ARBEITSAUFTRAG 1
Gib aus dem Forenthread zum Spiegeln von Ordnern auf ein NAS den Abschnitt von "Habe es selber" bis "Vorschau gezeigt werden." wortgetreu wieder.
ARBEITSAUFTRAG 2
Beantworte anhand des Forenthreads zum Spiegeln von Ordnern auf ein NAS diese Fragen:
(a) Welche Windows-10-Funktion unter „Einstellungen - Sicherung“ erwähnt der Fragesteller?
(b) Was bewirkt laut tobse2056 der Schalter /I bei xcopy?
(c) Unter welchem Namen war PureSync laut dem zitierten Auszug früher bekannt?
ARBEITSAUFTRAG 3
Schreib den Forenthread zum Spiegeln von Ordnern auf ein NAS dort weiter, wo er aufhört.

DOKUMENTAUSZUG
# Ordner von SSD auf NAS spiegeln (automatisch als Backup)



## PCGH_Daniel_W (19. Februar 2018)

Moin, 

gibt es ein simples Tool, mit dem ich festlegen kann, dass z. B. der Order C:\Bildbearbeitung täglich aufs NAS under X:\Bildbearbeitung kopiert wird? Sozusagen als automatisches Backup alle paar Stunden/Tage? Bei den Windows 10 Boardmitteln gibt es ja den "Dateiversionsverlauf" unter "Einstellungen - Sicherung" den man einrichten kann, doch der man das gleich für das komplette Laufwerk, ich will die Ordner die gesichert werden sollen manuell festlegen.

Danke für eure Hilfe


----------



## Incredible Alk (19. Februar 2018)

Spontan fällt mir dazu "AllSync" ein. Ich kenne deren aktuelles Modell von wegen was kostenlos ist und was wie viel kostet nicht, die Funktion die du beschreibst sollte das Tool aber auf jeden Fall drauf haben.


----------



## XT1024 (19. Februar 2018)

robocopy (je nach Einsatzzweck /MIR?)+Taskplaner Aufgabenplanung und für zwischendurch ein script auf dem Desktop?


----------



## tobse2056 (19. Februar 2018)

Dafür braucht es gar kein tool, es geht schon mit der Eingabeaufforderung (cmd.exe) bzw einer einfacher Batch Datei  die man dann über die Aufgabenplanung starten lasen kann.

xcopy c:\testordner1 c:\testordner2 /D /E /Y /I

xcopy c:\testordner1 \\*ip-zum-NAS*\testordner2 /D /E /Y /I


/D Kopiere alle neuen Dateien
/E alle Unterverzeichnisse kopieren
/I Ordner erstellen, wenn nicht vorhanden
/Y Überschreibe die Dateien ohne nachzufragen


----------



## Stockmann (20. Februar 2018)

PureSync - Download - CHIP

Das sollte das richtige Programm für deine Anforderungen sein.

Habe es selber für den Einsatzzweck noch nicht benutzt, aber für Externe Datenträger.

Auszug Chip:



Die automatische Synchronisation kann entweder zu festgesetzten Zeiten starten, wenn sich Dateien geändert haben oder die gewünschten externen Datenträger angeschlossen werden. Wahlweise kann auch erst die Vorschau gezeigt werden. 
Neben der Synchronisation erstellt PureSync (ehemals 
FireSync
) automatisch Backups von ausgewählten Dateien und Ordnern. Der Zielordner kann auf dem eigenen Rechner liegen, aber genauso auf einer externen Festplatte oder einem USB-Stick. Als Startsignal gelten die gleichen Optionen wie für die Synchronisation.


----------



## HisN (20. Februar 2018)

Allwaysync

Nutze ich seit vielen Jahren um Backups *von* meinem NAS zu machen, weil es neben der Zeitlichen Planung, die Du möchtest, z.b. auch erkennt wenn ein Wechseldatenträger eingesteckt wird.

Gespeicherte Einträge

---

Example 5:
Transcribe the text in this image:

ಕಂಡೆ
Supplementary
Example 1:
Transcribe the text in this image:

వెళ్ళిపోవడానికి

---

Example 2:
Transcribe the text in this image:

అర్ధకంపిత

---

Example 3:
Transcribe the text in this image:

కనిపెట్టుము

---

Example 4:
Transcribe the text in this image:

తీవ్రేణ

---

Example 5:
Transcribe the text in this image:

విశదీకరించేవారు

* * *

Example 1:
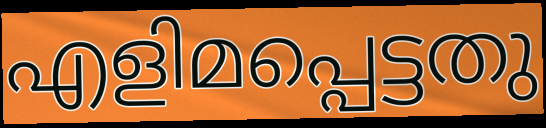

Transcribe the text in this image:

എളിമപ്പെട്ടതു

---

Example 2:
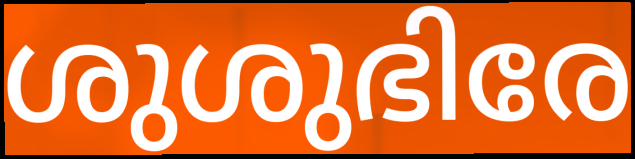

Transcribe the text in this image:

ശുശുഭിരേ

ENDGÜLTIGE ANTWORT 1
Habe es selber für den Einsatzzweck noch nicht benutzt, aber für Externe Datenträger.

Auszug Chip:



Die automatische Synchronisation kann entweder zu festgesetzten Zeiten starten, wenn sich Dateien geändert haben oder die gewünschten externen Datenträger angeschlossen werden. Wahlweise kann auch erst die Vorschau gezeigt werden.

ENDGÜLTIGE ANTWORT 2
(a) Den „Dateiversionsverlauf“.
(b) Er erstellt den Ordner, wenn er nicht vorhanden ist.
(c) FireSync.

ENDGÜLTIGE ANTWORT 3
Ich stopfe also eine 8TB-Platte in ein Quickport, und sobald das System den Laufwerksbuchstaben vergibt erkennt das Programm diese Aktion und startet die Synchronisation.

Ist für "kleine" Dateimengen umsonst, und erst aber mehreren 100.000 Dateien die abgearbeitet werden erscheint ein NAG-Screen.

Was mich halt immer noch begeistert ist, dass diese Software jetzt seit gut 10 Jahren immer weiter entwickelt wird.


----------



## Abductee (20. Februar 2018)

Je nach NAS kann man auch dort einen Job anlegen das er von einem freigebenen Ordner den Inhalt kopieren soll.
Klappt zumindest bei Synology und QNAP.


----------



## PCGH_Daniel_W (20. Februar 2018)

Incredible Alk schrieb:


> Spontan fällt mir dazu "AllSync" ein. Ich kenne deren aktuelles Modell von wegen was kostenlos ist und was wie viel kostet nicht, die Funktion die du beschreibst sollte das Tool aber auf jeden Fall drauf haben.


Schaut gut aus, vielen Dank für den Tipp.



tobse2056 schrieb:


> Dafür braucht es gar kein tool, es geht schon mit der Eingabeaufforderung (cmd.exe) bzw einer einfacher Batch Datei  die man dann über die Aufgabenplanung starten lasen kann.
> 
> xcopy c:\testordner1 c:\testordner2 /D /E /Y /I
> 
> ...


Auch sehr interessant, werde ich evtl. mal testen, Tools könnten ja immer Adware/Sicherheitslücken enthalten, sind dafür aber komfortabler zum Bedienen 



Stockmann schrieb:


> PureSync - Download - CHIP
> 
> Das sollte das richtige Programm für deine Anforderungen sein.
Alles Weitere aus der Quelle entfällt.